#### Aim of the task
Extract each line holding the word "requested" from the entries.

#### Record set
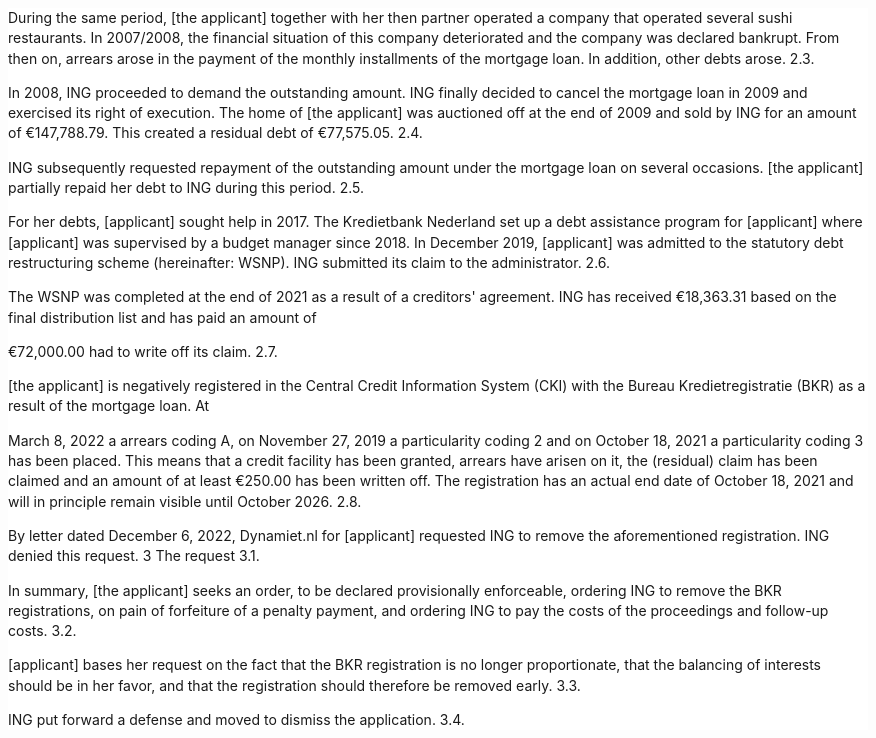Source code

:During the same period, \[the applicant\] together with her then partner operated a company that operated several sushi restaurants. In 2007/2008, the financial situation of this company deteriorated and the company was declared bankrupt. From then on, arrears arose in the payment of the monthly installments of the mortgage loan. In addition, other debts arose.
2.3.

In 2008, ING proceeded to demand the outstanding amount. ING finally decided to cancel the mortgage loan in 2009 and exercised its right of execution. The home of \[the applicant\] was auctioned off at the end of 2009 and sold by ING for an amount of €147,788.79. This created a residual debt of €77,575.05.
2.4.

ING subsequently requested repayment of the outstanding amount under the mortgage loan on several occasions. \[the applicant\] partially repaid her debt to ING during this period.
2.5.

For her debts, \[applicant\] sought help in 2017. The Kredietbank Nederland set up a debt assistance program for \[applicant\] where \[applicant\] was supervised by a budget manager since 2018. In December 2019, \[applicant\] was admitted to the statutory debt restructuring scheme (hereinafter: WSNP). ING submitted its claim to the administrator.
2.6.

The WSNP was completed at the end of 2021 as a result of a creditors' agreement. ING has received €18,363.31 based on the final distribution list and has paid an amount of

€72,000.00 had to write off its claim.
2.7.

\[the applicant\] is negatively registered in the Central Credit Information System (CKI) with the Bureau Kredietregistratie (BKR) as a result of the mortgage loan. At

March 8, 2022 a arrears coding A, on November 27, 2019 a particularity coding 2 and on October 18, 2021 a particularity coding 3 has been placed. This means that a credit facility has been granted, arrears have arisen on it, the (residual) claim has been claimed and an amount of at least €250.00 has been written off. The registration has an actual end date of October 18, 2021 and will in principle remain visible until October 2026.
2.8.

By letter dated December 6, 2022, Dynamiet.nl for \[applicant\] requested ING to remove the aforementioned registration. ING denied this request.
3 The request
3.1.

In summary, \[the applicant\] seeks an order, to be declared provisionally enforceable, ordering ING to remove the BKR registrations, on pain of forfeiture of a penalty payment, and ordering ING to pay the costs of the proceedings and follow-up costs.
3.2.

\[applicant\] bases her request on the fact that the BKR registration is no longer proportionate, that the balancing of interests should be in her favor, and that the registration should therefore be removed early.
3.3.

ING put forward a defense and moved to dismiss the application.
3.4.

#### Answer to this problem
ING subsequently requested repayment of the outstanding amount under the mortgage loan on several occasions. \[the applicant\] partially repaid her debt to ING during this period.
By letter dated December 6, 2022, Dynamiet.nl for \[applicant\] requested ING to remove the aforementioned registration. ING denied this request.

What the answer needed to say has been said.